(What needs to be done)
All of the data below should be repeated exactly. Pictures should not be included.

(Given records)
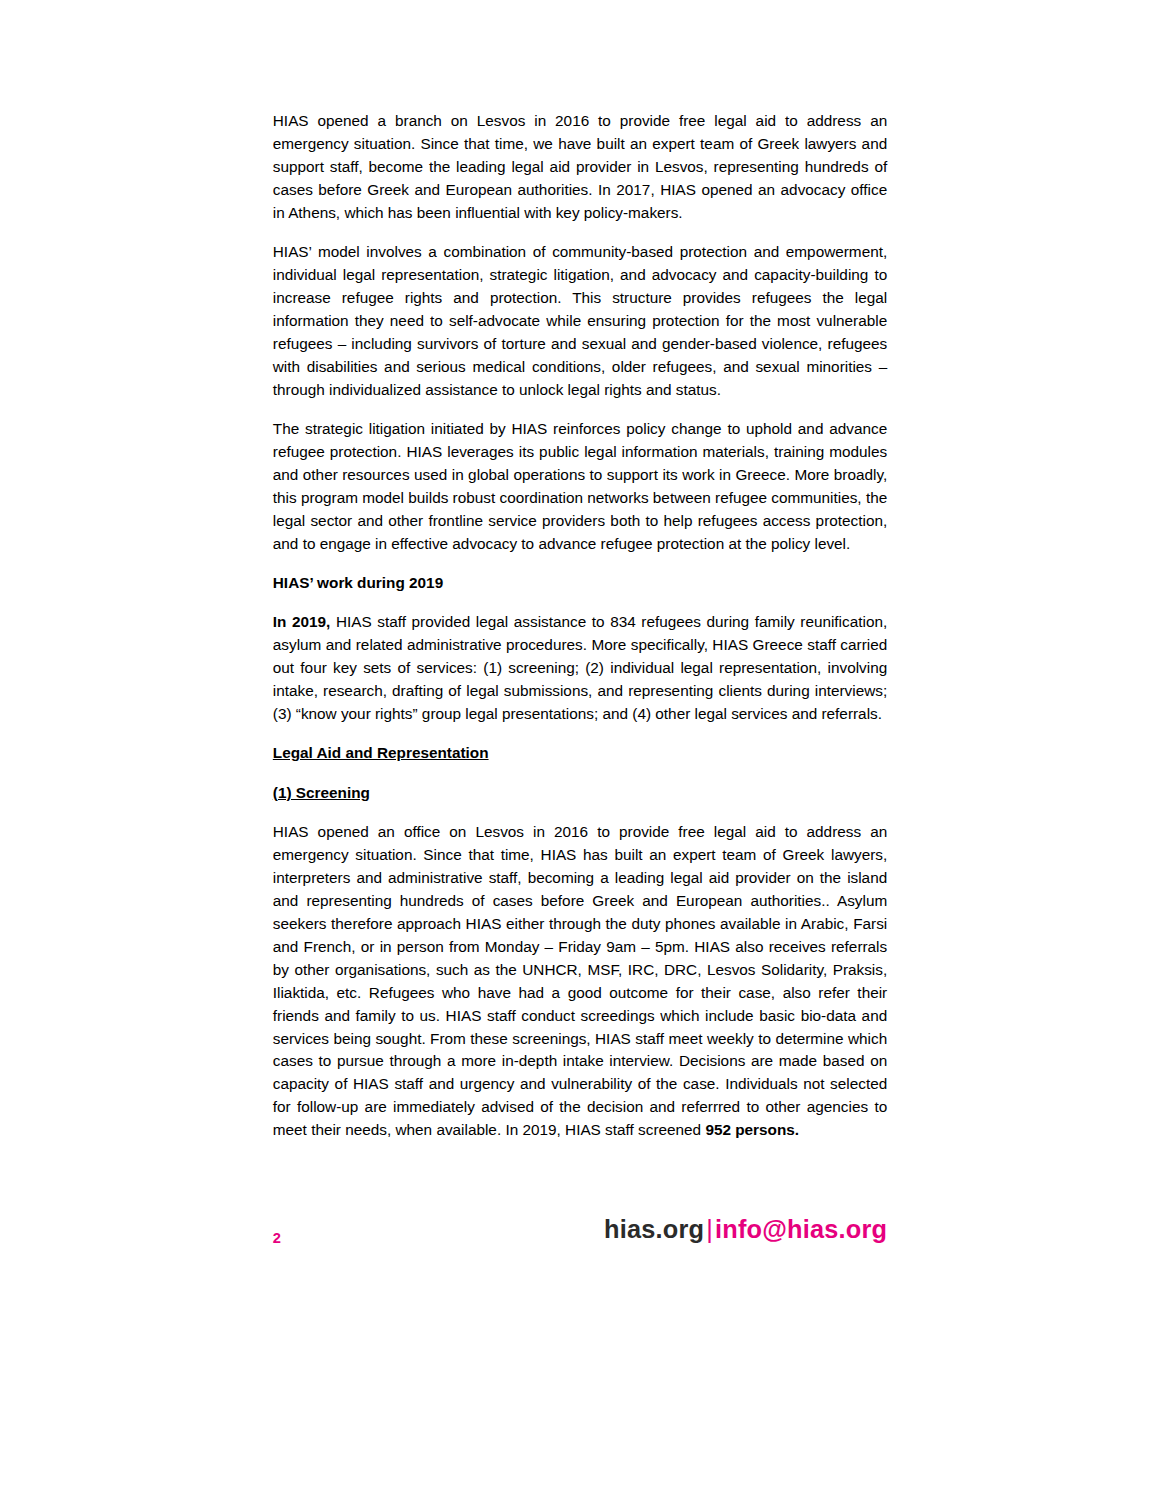HIAS opened a branch on Lesvos in 2016 to provide free legal aid to address an emergency situation. Since that time, we have built an expert team of Greek lawyers and support staff, become the leading legal aid provider in Lesvos, representing hundreds of cases before Greek and European authorities. In 2017, HIAS opened an advocacy office in Athens, which has been influential with key policy-makers.
HIAS’ model involves a combination of community-based protection and empowerment, individual legal representation, strategic litigation, and advocacy and capacity-building to increase refugee rights and protection. This structure provides refugees the legal information they need to self-advocate while ensuring protection for the most vulnerable refugees – including survivors of torture and sexual and gender-based violence, refugees with disabilities and serious medical conditions, older refugees, and sexual minorities – through individualized assistance to unlock legal rights and status.
The strategic litigation initiated by HIAS reinforces policy change to uphold and advance refugee protection. HIAS leverages its public legal information materials, training modules and other resources used in global operations to support its work in Greece. More broadly, this program model builds robust coordination networks between refugee communities, the legal sector and other frontline service providers both to help refugees access protection, and to engage in effective advocacy to advance refugee protection at the policy level.
HIAS’ work during 2019
In 2019, HIAS staff provided legal assistance to 834 refugees during family reunification, asylum and related administrative procedures. More specifically, HIAS Greece staff carried out four key sets of services: (1) screening; (2) individual legal representation, involving intake, research, drafting of legal submissions, and representing clients during interviews; (3) “know your rights” group legal presentations; and (4) other legal services and referrals.
Legal Aid and Representation
(1) Screening
HIAS opened an office on Lesvos in 2016 to provide free legal aid to address an emergency situation. Since that time, HIAS has built an expert team of Greek lawyers, interpreters and administrative staff, becoming a leading legal aid provider on the island and representing hundreds of cases before Greek and European authorities.. Asylum seekers therefore approach HIAS either through the duty phones available in Arabic, Farsi and French, or in person from Monday – Friday 9am – 5pm. HIAS also receives referrals by other organisations, such as the UNHCR, MSF, IRC, DRC, Lesvos Solidarity, Praksis, Iliaktida, etc. Refugees who have had a good outcome for their case, also refer their friends and family to us. HIAS staff conduct screedings which include basic bio-data and services being sought. From these screenings, HIAS staff meet weekly to determine which cases to pursue through a more in-depth intake interview. Decisions are made based on capacity of HIAS staff and urgency and vulnerability of the case. Individuals not selected for follow-up are immediately advised of the decision and referrred to other agencies to meet their needs, when available. In 2019, HIAS staff screened 952 persons.
2
hias.org|info@hias.org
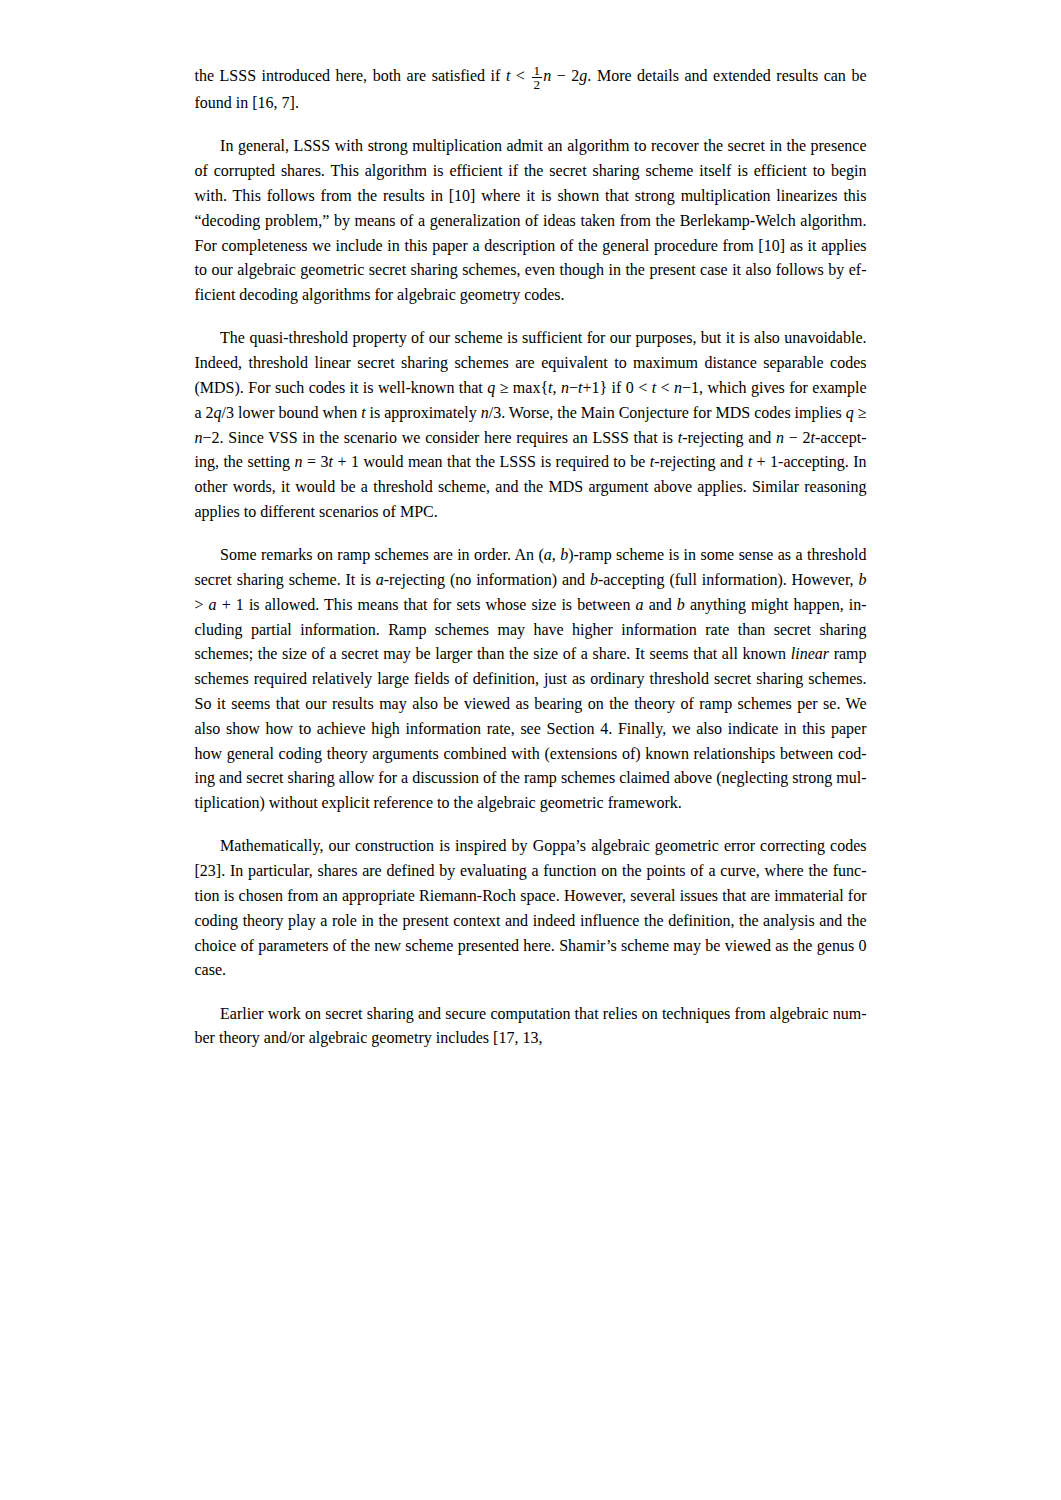the LSSS introduced here, both are satisfied if t < 12 n − 2g. More details and extended results can be found in [16, 7].
In general, LSSS with strong multiplication admit an algorithm to recover the secret in the presence of corrupted shares. This algorithm is efficient if the secret sharing scheme itself is efficient to begin with. This follows from the results in [10] where it is shown that strong multiplication linearizes this “decoding problem,” by means of a generalization of ideas taken from the Berlekamp-Welch algorithm. For completeness we include in this paper a description of the general procedure from [10] as it applies to our algebraic geometric secret sharing schemes, even though in the present case it also follows by efficient decoding algorithms for algebraic geometry codes.
The quasi-threshold property of our scheme is sufficient for our purposes, but it is also unavoidable. Indeed, threshold linear secret sharing schemes are equivalent to maximum distance separable codes (MDS). For such codes it is well-known that q ≥ max{t, n−t+1} if 0 < t < n−1, which gives for example a 2q/3 lower bound when t is approximately n/3. Worse, the Main Conjecture for MDS codes implies q ≥ n−2. Since VSS in the scenario we consider here requires an LSSS that is t-rejecting and n − 2t-accepting, the setting n = 3t + 1 would mean that the LSSS is required to be t-rejecting and t + 1-accepting. In other words, it would be a threshold scheme, and the MDS argument above applies. Similar reasoning applies to different scenarios of MPC.
Some remarks on ramp schemes are in order. An (a, b)-ramp scheme is in some sense as a threshold secret sharing scheme. It is a-rejecting (no information) and b-accepting (full information). However, b > a + 1 is allowed. This means that for sets whose size is between a and b anything might happen, including partial information. Ramp schemes may have higher information rate than secret sharing schemes; the size of a secret may be larger than the size of a share. It seems that all known linear ramp schemes required relatively large fields of definition, just as ordinary threshold secret sharing schemes. So it seems that our results may also be viewed as bearing on the theory of ramp schemes per se. We also show how to achieve high information rate, see Section 4. Finally, we also indicate in this paper how general coding theory arguments combined with (extensions of) known relationships between coding and secret sharing allow for a discussion of the ramp schemes claimed above (neglecting strong multiplication) without explicit reference to the algebraic geometric framework.
Mathematically, our construction is inspired by Goppa’s algebraic geometric error correcting codes [23]. In particular, shares are defined by evaluating a function on the points of a curve, where the function is chosen from an appropriate Riemann-Roch space. However, several issues that are immaterial for coding theory play a role in the present context and indeed influence the definition, the analysis and the choice of parameters of the new scheme presented here. Shamir’s scheme may be viewed as the genus 0 case.
Earlier work on secret sharing and secure computation that relies on techniques from algebraic number theory and/or algebraic geometry includes [17, 13,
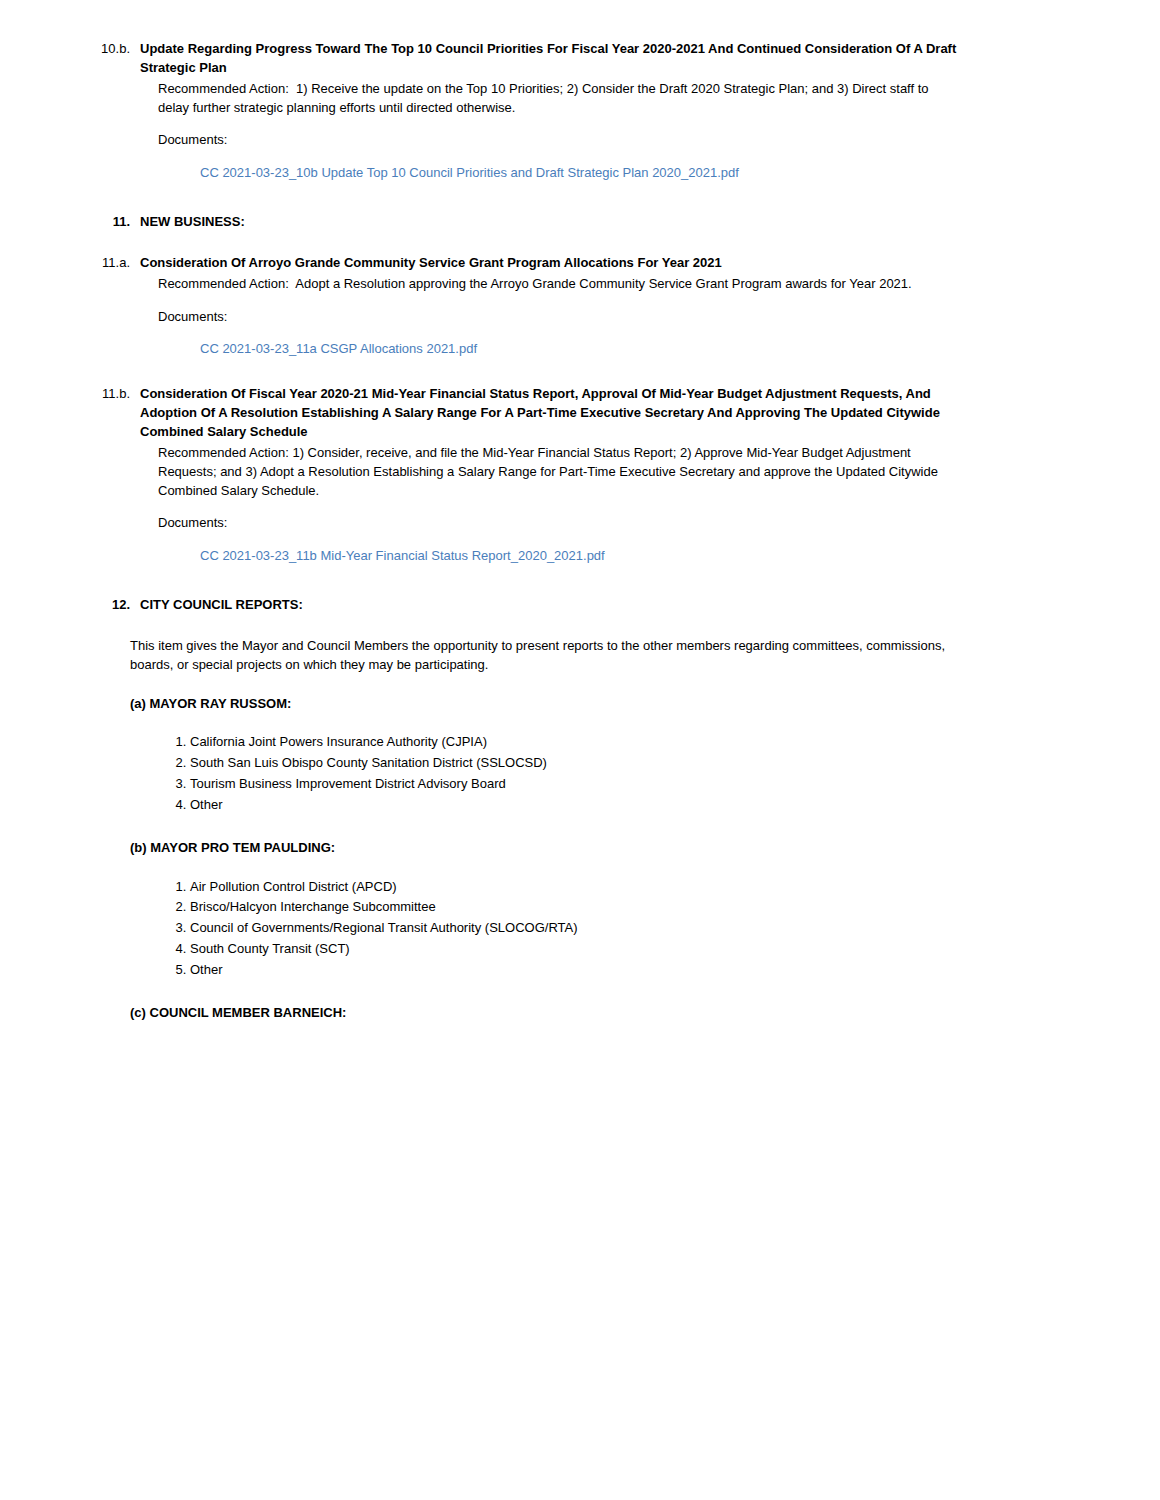10.b.
Update Regarding Progress Toward The Top 10 Council Priorities For Fiscal Year 2020-2021 And Continued Consideration Of A Draft Strategic Plan
Recommended Action: 1) Receive the update on the Top 10 Priorities; 2) Consider the Draft 2020 Strategic Plan; and 3) Direct staff to delay further strategic planning efforts until directed otherwise.
Documents:
CC 2021-03-23_10b Update Top 10 Council Priorities and Draft Strategic Plan 2020_2021.pdf
11.
NEW BUSINESS:
11.a.
Consideration Of Arroyo Grande Community Service Grant Program Allocations For Year 2021
Recommended Action: Adopt a Resolution approving the Arroyo Grande Community Service Grant Program awards for Year 2021.
Documents:
CC 2021-03-23_11a CSGP Allocations 2021.pdf
11.b.
Consideration Of Fiscal Year 2020-21 Mid-Year Financial Status Report, Approval Of Mid-Year Budget Adjustment Requests, And Adoption Of A Resolution Establishing A Salary Range For A Part-Time Executive Secretary And Approving The Updated Citywide Combined Salary Schedule
Recommended Action: 1) Consider, receive, and file the Mid-Year Financial Status Report; 2) Approve Mid-Year Budget Adjustment Requests; and 3) Adopt a Resolution Establishing a Salary Range for Part-Time Executive Secretary and approve the Updated Citywide Combined Salary Schedule.
Documents:
CC 2021-03-23_11b Mid-Year Financial Status Report_2020_2021.pdf
12.
CITY COUNCIL REPORTS:
This item gives the Mayor and Council Members the opportunity to present reports to the other members regarding committees, commissions, boards, or special projects on which they may be participating.
(a) MAYOR RAY RUSSOM:
California Joint Powers Insurance Authority (CJPIA)
South San Luis Obispo County Sanitation District (SSLOCSD)
Tourism Business Improvement District Advisory Board
Other
(b) MAYOR PRO TEM PAULDING:
Air Pollution Control District (APCD)
Brisco/Halcyon Interchange Subcommittee
Council of Governments/Regional Transit Authority (SLOCOG/RTA)
South County Transit (SCT)
Other
(c) COUNCIL MEMBER BARNEICH:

(Answer space)
HIAS opened a branch on Lesvos in 2016 to provide free legal aid to address an emergency situation. Since that time, we have built an expert team of Greek lawyers and support staff, become the leading legal aid provider in Lesvos, representing hundreds of cases before Greek and European authorities. In 2017, HIAS opened an advocacy office in Athens, which has been influential with key policy-makers.
HIAS’ model involves a combination of community-based protection and empowerment, individual legal representation, strategic litigation, and advocacy and capacity-building to increase refugee rights and protection. This structure provides refugees the legal information they need to self-advocate while ensuring protection for the most vulnerable refugees – including survivors of torture and sexual and gender-based violence, refugees with disabilities and serious medical conditions, older refugees, and sexual minorities – through individualized assistance to unlock legal rights and status.
The strategic litigation initiated by HIAS reinforces policy change to uphold and advance refugee protection. HIAS leverages its public legal information materials, training modules and other resources used in global operations to support its work in Greece. More broadly, this program model builds robust coordination networks between refugee communities, the legal sector and other frontline service providers both to help refugees access protection, and to engage in effective advocacy to advance refugee protection at the policy level.
HIAS’ work during 2019
In 2019, HIAS staff provided legal assistance to 834 refugees during family reunification, asylum and related administrative procedures. More specifically, HIAS Greece staff carried out four key sets of services: (1) screening; (2) individual legal representation, involving intake, research, drafting of legal submissions, and representing clients during interviews; (3) “know your rights” group legal presentations; and (4) other legal services and referrals.
Legal Aid and Representation
(1) Screening
HIAS opened an office on Lesvos in 2016 to provide free legal aid to address an emergency situation. Since that time, HIAS has built an expert team of Greek lawyers, interpreters and administrative staff, becoming a leading legal aid provider on the island and representing hundreds of cases before Greek and European authorities.. Asylum seekers therefore approach HIAS either through the duty phones available in Arabic, Farsi and French, or in person from Monday – Friday 9am – 5pm. HIAS also receives referrals by other organisations, such as the UNHCR, MSF, IRC, DRC, Lesvos Solidarity, Praksis, Iliaktida, etc. Refugees who have had a good outcome for their case, also refer their friends and family to us. HIAS staff conduct screedings which include basic bio-data and services being sought. From these screenings, HIAS staff meet weekly to determine which cases to pursue through a more in-depth intake interview. Decisions are made based on capacity of HIAS staff and urgency and vulnerability of the case. Individuals not selected for follow-up are immediately advised of the decision and referrred to other agencies to meet their needs, when available. In 2019, HIAS staff screened 952 persons.
2
hias.org|info@hias.org
the LSSS introduced here, both are satisfied if t < 12 n − 2g. More details and extended results can be found in [16, 7].
In general, LSSS with strong multiplication admit an algorithm to recover the secret in the presence of corrupted shares. This algorithm is efficient if the secret sharing scheme itself is efficient to begin with. This follows from the results in [10] where it is shown that strong multiplication linearizes this “decoding problem,” by means of a generalization of ideas taken from the Berlekamp-Welch algorithm. For completeness we include in this paper a description of the general procedure from [10] as it applies to our algebraic geometric secret sharing schemes, even though in the present case it also follows by efficient decoding algorithms for algebraic geometry codes.
The quasi-threshold property of our scheme is sufficient for our purposes, but it is also unavoidable. Indeed, threshold linear secret sharing schemes are equivalent to maximum distance separable codes (MDS). For such codes it is well-known that q ≥ max{t, n−t+1} if 0 < t < n−1, which gives for example a 2q/3 lower bound when t is approximately n/3. Worse, the Main Conjecture for MDS codes implies q ≥ n−2. Since VSS in the scenario we consider here requires an LSSS that is t-rejecting and n − 2t-accepting, the setting n = 3t + 1 would mean that the LSSS is required to be t-rejecting and t + 1-accepting. In other words, it would be a threshold scheme, and the MDS argument above applies. Similar reasoning applies to different scenarios of MPC.
Some remarks on ramp schemes are in order. An (a, b)-ramp scheme is in some sense as a threshold secret sharing scheme. It is a-rejecting (no information) and b-accepting (full information). However, b > a + 1 is allowed. This means that for sets whose size is between a and b anything might happen, including partial information. Ramp schemes may have higher information rate than secret sharing schemes; the size of a secret may be larger than the size of a share. It seems that all known linear ramp schemes required relatively large fields of definition, just as ordinary threshold secret sharing schemes. So it seems that our results may also be viewed as bearing on the theory of ramp schemes per se. We also show how to achieve high information rate, see Section 4. Finally, we also indicate in this paper how general coding theory arguments combined with (extensions of) known relationships between coding and secret sharing allow for a discussion of the ramp schemes claimed above (neglecting strong multiplication) without explicit reference to the algebraic geometric framework.
Mathematically, our construction is inspired by Goppa’s algebraic geometric error correcting codes [23]. In particular, shares are defined by evaluating a function on the points of a curve, where the function is chosen from an appropriate Riemann-Roch space. However, several issues that are immaterial for coding theory play a role in the present context and indeed influence the definition, the analysis and the choice of parameters of the new scheme presented here. Shamir’s scheme may be viewed as the genus 0 case.
Earlier work on secret sharing and secure computation that relies on techniques from algebraic number theory and/or algebraic geometry includes [17, 13,
10.b.
Update Regarding Progress Toward The Top 10 Council Priorities For Fiscal Year 2020-2021 And Continued Consideration Of A Draft Strategic Plan
Recommended Action: 1) Receive the update on the Top 10 Priorities; 2) Consider the Draft 2020 Strategic Plan; and 3) Direct staff to delay further strategic planning efforts until directed otherwise.
Documents:
CC 2021-03-23_10b Update Top 10 Council Priorities and Draft Strategic Plan 2020_2021.pdf
11.
NEW BUSINESS:
11.a.
Consideration Of Arroyo Grande Community Service Grant Program Allocations For Year 2021
Recommended Action: Adopt a Resolution approving the Arroyo Grande Community Service Grant Program awards for Year 2021.
Documents:
CC 2021-03-23_11a CSGP Allocations 2021.pdf
11.b.
Consideration Of Fiscal Year 2020-21 Mid-Year Financial Status Report, Approval Of Mid-Year Budget Adjustment Requests, And Adoption Of A Resolution Establishing A Salary Range For A Part-Time Executive Secretary And Approving The Updated Citywide Combined Salary Schedule
Recommended Action: 1) Consider, receive, and file the Mid-Year Financial Status Report; 2) Approve Mid-Year Budget Adjustment Requests; and 3) Adopt a Resolution Establishing a Salary Range for Part-Time Executive Secretary and approve the Updated Citywide Combined Salary Schedule.
Documents:
CC 2021-03-23_11b Mid-Year Financial Status Report_2020_2021.pdf
12.
CITY COUNCIL REPORTS:
This item gives the Mayor and Council Members the opportunity to present reports to the other members regarding committees, commissions, boards, or special projects on which they may be participating.
(a) MAYOR RAY RUSSOM:
California Joint Powers Insurance Authority (CJPIA)
South San Luis Obispo County Sanitation District (SSLOCSD)
Tourism Business Improvement District Advisory Board
Other
(b) MAYOR PRO TEM PAULDING:
Air Pollution Control District (APCD)
Brisco/Halcyon Interchange Subcommittee
Council of Governments/Regional Transit Authority (SLOCOG/RTA)
South County Transit (SCT)
Other
(c) COUNCIL MEMBER BARNEICH:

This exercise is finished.